Document extract →
As you gaze at wild game through the sights of a firearm or bow, you have probably noticed that your eyes naturally behave a certain way. It could be that you instinctively close one of your eyes without even realizing you’re doing so or why. This behavior is as result of having a dominant eye, which plays a big part in your shooting skills.

Eye dominance is a phenomenon that comes up frequently in shooting sports, but what exactly is it? Although many of us have one eye that is stronger than the other in terms of vision, that is actually not the root of eye dominance. The prescription from your optometrist or the corrective lenses you wear play no role whatsoever in determining which eye to keep open when firing. Instead, eye dominance exists on a neurological level. It is actually a better developed optic nerve that creates a dominant eye, and not all optic nerves are created equal.

When it comes to shooting, be it a long gun, handgun, or bow, determining your prevailing eye can be useful to improve your overall skills. Being a right handed shooter, for instance, does not make you right eye dominant. There are plenty of people who are left eye dominant despite being right handed (or vice versa) which creates a situation known as cross-dominance.

For shooters that are cross-dominant, it is sometimes suggested that you shooting from the same side of your body dominant eye. In some cases, it is tough to make this transition once muscle memory is created. The key is to pursue what is most comfortable for you, both visually and physically, grasping and taking best advantage of the way your eyes operate.

If you cannot overcome muscle memory to transition to the opposite side of your body, it is possible to basically trick your eyes in order to better utilize the non-dominant eye. This can be done by covering your dominant eye with something as simple as a speck of dirt on your shooting glasses. The comfort you may gain from this in terms of being able to use the dominant side of your body will on some level compromise your overall vision, however, by lessening binocular and peripheral vision. This means your sight may not be able to react and focus fast enough to get a shot off in the case of fast, erratically moving game such as dove or pheasant.

Most hunters prefer to keep both eyes open until the time to fire arrives, at which point the dominant eye is then closed and the trigger pulled. This is useful on stationery and slow moving game, but could cost you a miss with any major movement as that split-second during which you close your dominant eye could cause you to come off target. With a shotgun, this isn’t as big of a deal as it would be with a rifle where just a few inches can make the difference between a kill shot and a complete miss.

Dataset →

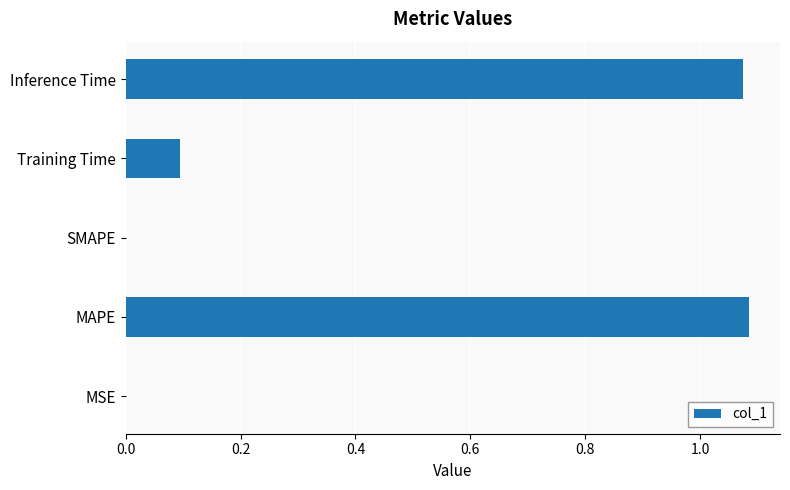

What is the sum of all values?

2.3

==

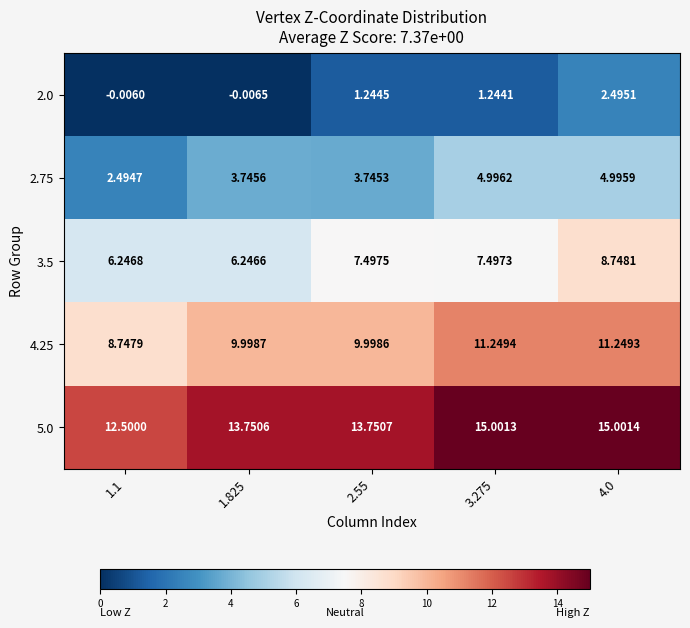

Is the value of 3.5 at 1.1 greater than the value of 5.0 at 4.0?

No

Tasks for this exercise →
- A) Answer these about the eye dominance text:
(i) What creates a dominant eye?
(ii) What is the situation called when a person is left eye dominant despite being right handed, or the reverse?
(iii) What simple thing can be used to cover the dominant eye?
- B) Repeat word for word the stretch of the eye dominance text from "As you gaze" through "your shooting skills.".

Outputs by task →
- A)
(i) A better developed optic nerve.
(ii) Cross-dominance.
(iii) A speck of dirt on your shooting glasses.

- B)
As you gaze at wild game through the sights of a firearm or bow, you have probably noticed that your eyes naturally behave a certain way. It could be that you instinctively close one of your eyes without even realizing you’re doing so or why. This behavior is as result of having a dominant eye, which plays a big part in your shooting skills.